Scenario

Suppose you have a mesh VPN of >10 nodes using your favorite solution (be it manual wireguard, innernet, tailscale or sending pigeons with ciphertext). Suppose one of these nodes is your workstation and one is an application server on your LAN. Suppose you connect to this mesh network from your workstation or from mobile and tablet devices while on the go.

Now suppose you want to run a DNS server on your mesh network to map machines to human-readable hostnames and, while you're at it, to filter ads and third-party telemetry.

Suppose, too, that you like performance and optimization and the 18ms round trip to your off-premises mesh coordination server offends you on a personal level.

Question

You know that you can deploy DNS resolvers on all your nodes (or on all the nodes you care about and will connect to) and replicate zone data across them with AXFR/IXFR. But how do you tell your clients to pick the best (lowest latency) DNS server at run-time?

Solutions (or not)

Your mesh control server can advertise one or more DNS servers to all connected clients. This is how you'd normally do this. But you don't want to do things normally. You want lightspeed DNS response thank you very much, and 18ms is not fast enough to make the Kessel Run in 24 parsecs, let alone 12.

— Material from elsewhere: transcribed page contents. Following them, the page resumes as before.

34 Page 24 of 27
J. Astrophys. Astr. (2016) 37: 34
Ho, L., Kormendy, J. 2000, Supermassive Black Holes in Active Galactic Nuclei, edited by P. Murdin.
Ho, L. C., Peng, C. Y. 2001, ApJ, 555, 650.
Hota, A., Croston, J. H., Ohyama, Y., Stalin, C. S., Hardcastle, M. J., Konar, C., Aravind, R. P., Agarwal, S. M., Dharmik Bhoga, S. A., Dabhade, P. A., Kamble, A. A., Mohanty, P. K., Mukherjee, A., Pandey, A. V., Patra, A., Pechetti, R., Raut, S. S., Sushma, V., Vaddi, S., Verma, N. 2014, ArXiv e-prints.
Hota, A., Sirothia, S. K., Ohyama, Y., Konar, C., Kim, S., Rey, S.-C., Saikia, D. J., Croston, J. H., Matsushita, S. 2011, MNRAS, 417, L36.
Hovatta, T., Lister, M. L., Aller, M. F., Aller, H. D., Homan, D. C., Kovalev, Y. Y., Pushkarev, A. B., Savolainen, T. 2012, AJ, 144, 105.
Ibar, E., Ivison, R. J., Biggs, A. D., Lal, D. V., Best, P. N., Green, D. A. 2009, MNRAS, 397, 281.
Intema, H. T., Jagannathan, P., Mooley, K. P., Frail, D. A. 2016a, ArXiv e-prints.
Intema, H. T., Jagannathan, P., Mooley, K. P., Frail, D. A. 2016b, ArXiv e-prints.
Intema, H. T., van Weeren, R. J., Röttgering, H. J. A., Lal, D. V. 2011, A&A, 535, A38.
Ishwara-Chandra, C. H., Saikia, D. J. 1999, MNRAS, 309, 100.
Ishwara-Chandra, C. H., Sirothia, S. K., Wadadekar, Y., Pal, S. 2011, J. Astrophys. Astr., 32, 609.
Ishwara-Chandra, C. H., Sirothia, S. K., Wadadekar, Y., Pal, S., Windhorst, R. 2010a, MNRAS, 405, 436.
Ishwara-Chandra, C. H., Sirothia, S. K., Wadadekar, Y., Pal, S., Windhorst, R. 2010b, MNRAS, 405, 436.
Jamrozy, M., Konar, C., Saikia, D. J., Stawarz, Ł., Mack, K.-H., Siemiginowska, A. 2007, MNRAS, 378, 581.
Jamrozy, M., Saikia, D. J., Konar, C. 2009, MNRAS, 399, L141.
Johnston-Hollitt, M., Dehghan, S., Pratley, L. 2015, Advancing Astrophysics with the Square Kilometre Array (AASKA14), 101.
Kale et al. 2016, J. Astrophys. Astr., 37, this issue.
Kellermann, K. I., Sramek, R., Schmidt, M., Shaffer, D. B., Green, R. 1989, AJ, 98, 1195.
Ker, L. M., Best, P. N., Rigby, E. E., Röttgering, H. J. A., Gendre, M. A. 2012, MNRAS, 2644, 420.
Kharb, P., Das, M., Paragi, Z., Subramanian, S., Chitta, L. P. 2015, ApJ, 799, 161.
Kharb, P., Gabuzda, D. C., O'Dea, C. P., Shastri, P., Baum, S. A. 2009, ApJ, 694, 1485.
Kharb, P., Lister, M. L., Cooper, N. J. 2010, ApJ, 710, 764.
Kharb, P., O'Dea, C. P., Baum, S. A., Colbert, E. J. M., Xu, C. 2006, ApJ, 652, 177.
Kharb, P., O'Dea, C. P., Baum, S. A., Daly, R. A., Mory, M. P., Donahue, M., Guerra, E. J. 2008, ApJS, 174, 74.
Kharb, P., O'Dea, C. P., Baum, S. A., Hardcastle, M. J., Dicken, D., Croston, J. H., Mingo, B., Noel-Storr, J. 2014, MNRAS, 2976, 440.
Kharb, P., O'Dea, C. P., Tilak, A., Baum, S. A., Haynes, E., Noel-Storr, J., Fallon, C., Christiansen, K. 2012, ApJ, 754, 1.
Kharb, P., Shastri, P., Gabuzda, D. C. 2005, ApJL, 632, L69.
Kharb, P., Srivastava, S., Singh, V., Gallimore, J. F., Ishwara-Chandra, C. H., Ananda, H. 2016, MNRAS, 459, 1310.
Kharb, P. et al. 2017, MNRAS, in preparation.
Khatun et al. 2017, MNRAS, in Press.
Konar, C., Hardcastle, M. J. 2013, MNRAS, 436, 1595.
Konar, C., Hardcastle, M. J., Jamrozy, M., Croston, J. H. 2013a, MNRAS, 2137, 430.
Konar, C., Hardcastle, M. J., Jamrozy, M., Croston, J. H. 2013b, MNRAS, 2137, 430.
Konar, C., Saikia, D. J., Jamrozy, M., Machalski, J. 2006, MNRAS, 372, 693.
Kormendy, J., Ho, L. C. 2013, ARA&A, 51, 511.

You can host a DNS server on your LAN application server. Sure, this gives you fast response from your workstation, but what about your phone, tablet or other nodes on your mesh? If you're in the office you certainly don't want to be pinging back into your LAN to pick up DNS responses before venturing out into the internet. You'd want to go through an off-premises server in the same city. But, while you're at home on the shitter with your phone, you equally don't want to be pinging some cloud server with 18ms latency while downloading some brownware. So it's not like you can define an off-prem DNS server for all clients and override this for your workstation.

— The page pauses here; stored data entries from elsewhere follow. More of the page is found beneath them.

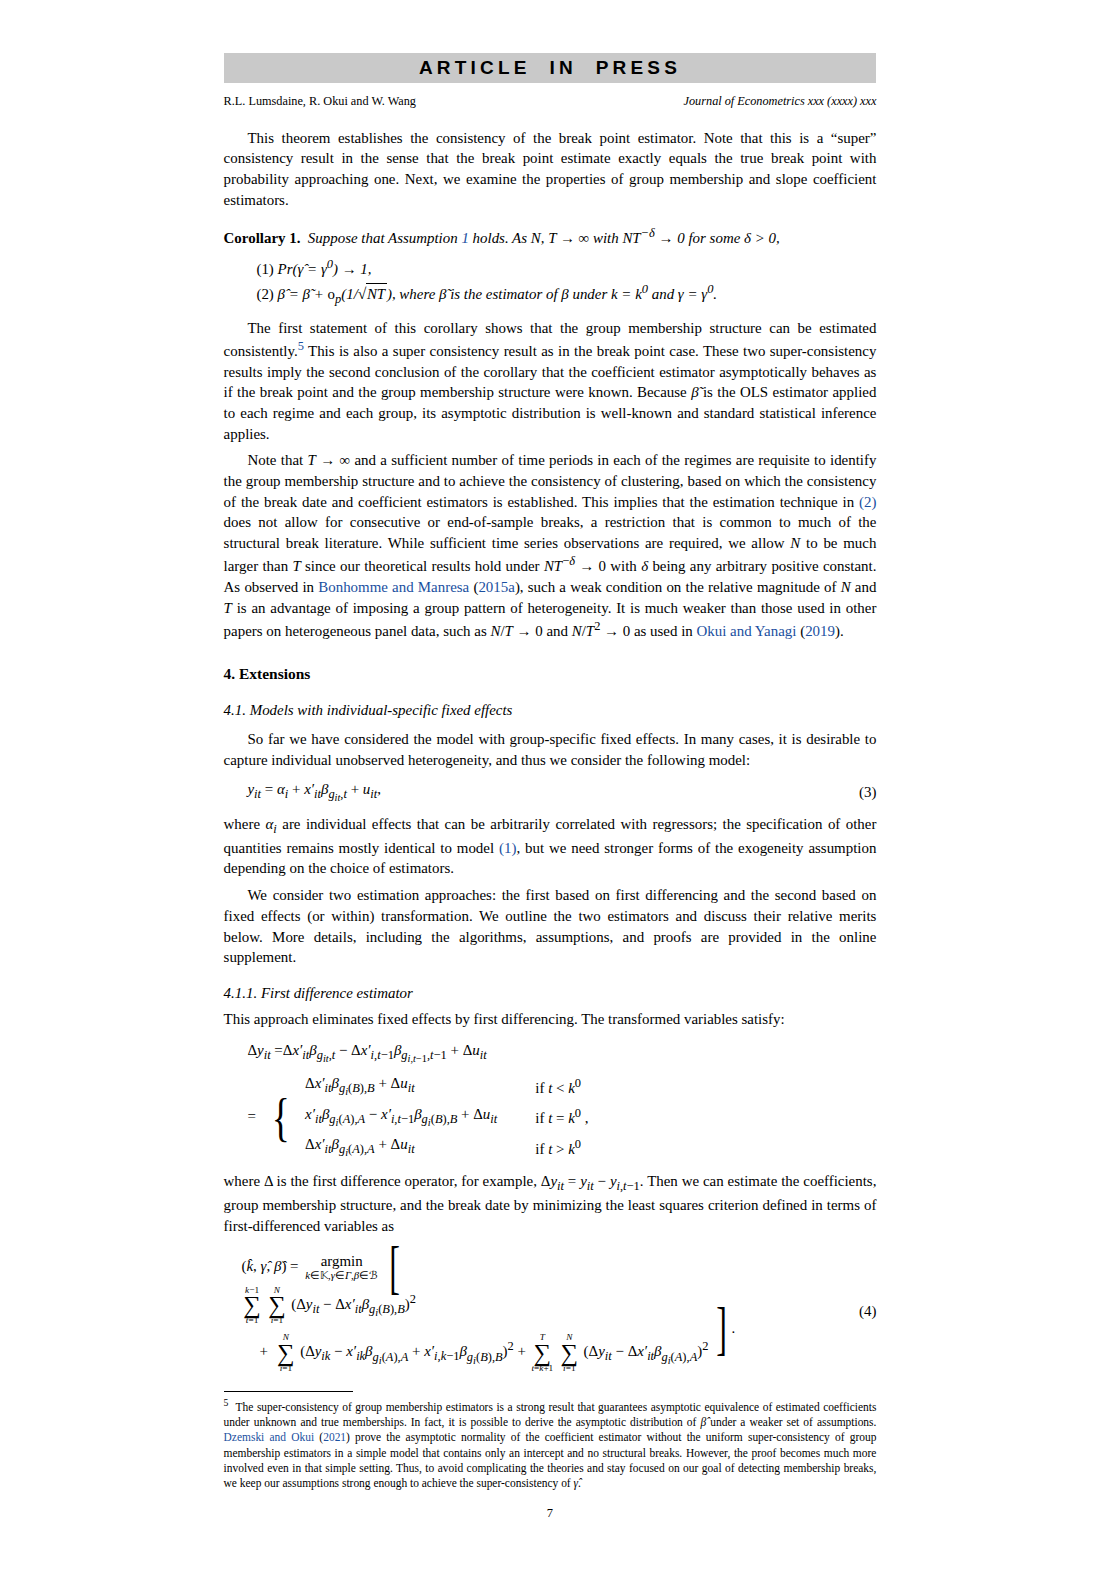ARTICLE IN PRESS
R.L. Lumsdaine, R. Okui and W. Wang
Journal of Econometrics xxx (xxxx) xxx
This theorem establishes the consistency of the break point estimator. Note that this is a “super” consistency result in the sense that the break point estimate exactly equals the true break point with probability approaching one. Next, we examine the properties of group membership and slope coefficient estimators.
Corollary 1. Suppose that Assumption 1 holds. As N, T → ∞ with NT−δ → 0 for some δ > 0,
(1) Pr(γ̂ = γ0) → 1,
(2) β̂ = β̃ + op(1/NT), where β̃ is the estimator of β under k = k0 and γ = γ0.
The first statement of this corollary shows that the group membership structure can be estimated consistently.5 This is also a super consistency result as in the break point case. These two super-consistency results imply the second conclusion of the corollary that the coefficient estimator asymptotically behaves as if the break point and the group membership structure were known. Because β̃ is the OLS estimator applied to each regime and each group, its asymptotic distribution is well-known and standard statistical inference applies.
Note that T → ∞ and a sufficient number of time periods in each of the regimes are requisite to identify the group membership structure and to achieve the consistency of clustering, based on which the consistency of the break date and coefficient estimators is established. This implies that the estimation technique in (2) does not allow for consecutive or end-of-sample breaks, a restriction that is common to much of the structural break literature. While sufficient time series observations are required, we allow N to be much larger than T since our theoretical results hold under NT−δ → 0 with δ being any arbitrary positive constant. As observed in Bonhomme and Manresa (2015a), such a weak condition on the relative magnitude of N and T is an advantage of imposing a group pattern of heterogeneity. It is much weaker than those used in other papers on heterogeneous panel data, such as N/T → 0 and N/T2 → 0 as used in Okui and Yanagi (2019).
4. Extensions
4.1. Models with individual-specific fixed effects
So far we have considered the model with group-specific fixed effects. In many cases, it is desirable to capture individual unobserved heterogeneity, and thus we consider the following model:
yit = αi + x′itβgit,t + uit,
(3)
where αi are individual effects that can be arbitrarily correlated with regressors; the specification of other quantities remains mostly identical to model (1), but we need stronger forms of the exogeneity assumption depending on the choice of estimators.
We consider two estimation approaches: the first based on first differencing and the second based on fixed effects (or within) transformation. We outline the two estimators and discuss their relative merits below. More details, including the algorithms, assumptions, and proofs are provided in the online supplement.
4.1.1. First difference estimator
This approach eliminates fixed effects by first differencing. The transformed variables satisfy:
Δyit =Δx′itβgit,t − Δx′i,t−1βgi,t−1,t−1 + Δuit
= {
| Δ x ′ it β g i ( B ), B + Δ u it | if t < k 0 |
| x ′ it β g i ( A ), A − x ′ i , t −1 β g i ( B ), B + Δ u it | if t = k 0 , |
| Δ x ′ it β g i ( A ), A + Δ u it | if t > k 0 |
where Δ is the first difference operator, for example, Δyit = yit − yi,t−1. Then we can estimate the coefficients, group membership structure, and the break date by minimizing the least squares criterion defined in terms of first-differenced variables as
(k̂, γ̂, β̂) = argmin k∈𝕂,γ∈Γ,β∈ℬ [ k−1 ∑ t=1 N ∑ i=1 (Δyit − Δx′itβgi(B),B)2 + N ∑ i=1 (Δyik − x′ikβgi(A),A + x′i,k−1βgi(B),B)2 + T ∑ t=k+1 N ∑ i=1 (Δyit − Δx′itβgi(A),A)2 ].
(4)
5 The super-consistency of group membership estimators is a strong result that guarantees asymptotic equivalence of estimated coefficients under unknown and true memberships. In fact, it is possible to derive the asymptotic distribution of β̂ under a weaker set of assumptions. Dzemski and Okui (2021) prove the asymptotic normality of the coefficient estimator without the uniform super-consistency of group membership estimators in a simple model that contains only an intercept and no structural breaks. However, the proof becomes much more involved even in that simple setting. Thus, to avoid complicating the theories and stay focused on our goal of detecting membership breaks, we keep our assumptions strong enough to achieve the super-consistency of γ̂.
7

You know that the way this is achieved in The Real World™ is with Anycast IP addresses. But you also know that Anycast won't work on a LAN and certainly not with whatever routing your mesh control server uses.

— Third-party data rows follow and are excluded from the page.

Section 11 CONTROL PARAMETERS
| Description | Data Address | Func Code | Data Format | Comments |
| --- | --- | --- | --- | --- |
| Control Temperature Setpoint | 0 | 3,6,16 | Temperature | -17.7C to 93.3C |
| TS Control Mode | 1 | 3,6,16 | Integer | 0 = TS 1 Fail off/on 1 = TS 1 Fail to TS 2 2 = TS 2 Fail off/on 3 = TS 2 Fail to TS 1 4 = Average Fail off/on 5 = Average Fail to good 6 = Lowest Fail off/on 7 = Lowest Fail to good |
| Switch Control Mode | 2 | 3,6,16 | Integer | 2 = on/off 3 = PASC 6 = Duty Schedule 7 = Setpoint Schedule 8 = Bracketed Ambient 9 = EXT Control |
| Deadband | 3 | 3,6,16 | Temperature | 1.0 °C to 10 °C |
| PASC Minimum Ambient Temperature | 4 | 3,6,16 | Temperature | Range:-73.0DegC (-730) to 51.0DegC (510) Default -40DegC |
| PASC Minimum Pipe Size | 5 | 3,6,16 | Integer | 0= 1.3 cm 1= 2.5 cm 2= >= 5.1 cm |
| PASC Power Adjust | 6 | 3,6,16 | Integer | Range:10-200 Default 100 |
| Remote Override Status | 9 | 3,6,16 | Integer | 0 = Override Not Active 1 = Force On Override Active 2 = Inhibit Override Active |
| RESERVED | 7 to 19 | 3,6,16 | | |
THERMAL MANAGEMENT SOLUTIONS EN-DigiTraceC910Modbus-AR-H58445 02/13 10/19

Now you might be forgiven for momentarily thinking of DNS-over-HTTPS and having the DoH hostname resolve to whatever would be the most convenient IP address based on the context before remembering that DoH is slower than DNS-over-UDP because of the TLS handshake and the necessity to have something to do the resolving in the first place.

So, you're back to thinking....

A clunky, hacky, stupid solution

One way to do this would be to combine multiple methods:

• No mesh-wide DNS. Nodes are hardcoded to use the closest regional DNS resolver.
• For the workstation, this means connecting to the LAN apps server.
• For mobile clients, you can run two nearly-identical mesh contexts, one that points to the LAN DNS resolver and one that advertises a DNS resolver on the mesh control server. Then use the mobile OS scripting features to automatically switch VPN contexts when they change network connections.

This works. But there has to be a more elegant weapon for this more civilized age. Any suggestions?

* ^{DNS is all well and good, but it is not the only service that could benefit from having lower latency on demand}.